* _TASK REQUIREMENTS_: Please copy out the text from each of the records below word for word and line for line, leaving out the pictures.

* _GIVEN DATA_:

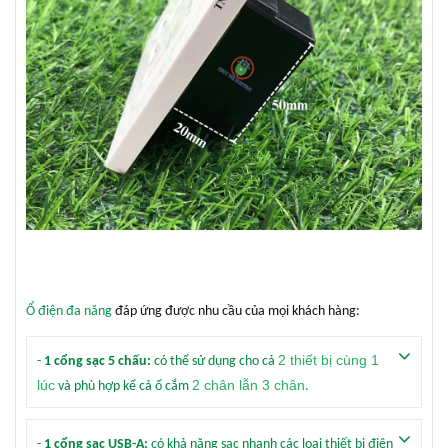
Ổ điện đa năng
đáp ứng được nhu cầu của mọi khách hàng:
2 thiết bị cùng 1
-
1 cổng sạc 5 chấu:
có thể sử dụng cho cả
lúc
2 chân lẫn 3 chân
và phù hợp kể cả ổ cắm
.
-
1 cổng sạc USB-A:
có khả năng sạc nhanh các loại thiết bị điện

* _SOLVED EXERCISE_:
Ổ điện đa năng
đáp ứng được nhu cầu của mọi khách hàng:
2 thiết bị cùng 1
-
1 cổng sạc 5 chấu:
có thể sử dụng cho cả
lúc
2 chân lẫn 3 chân
và phù hợp kể cả ổ cắm
.
-
1 cổng sạc USB-A:
có khả năng sạc nhanh các loại thiết bị điện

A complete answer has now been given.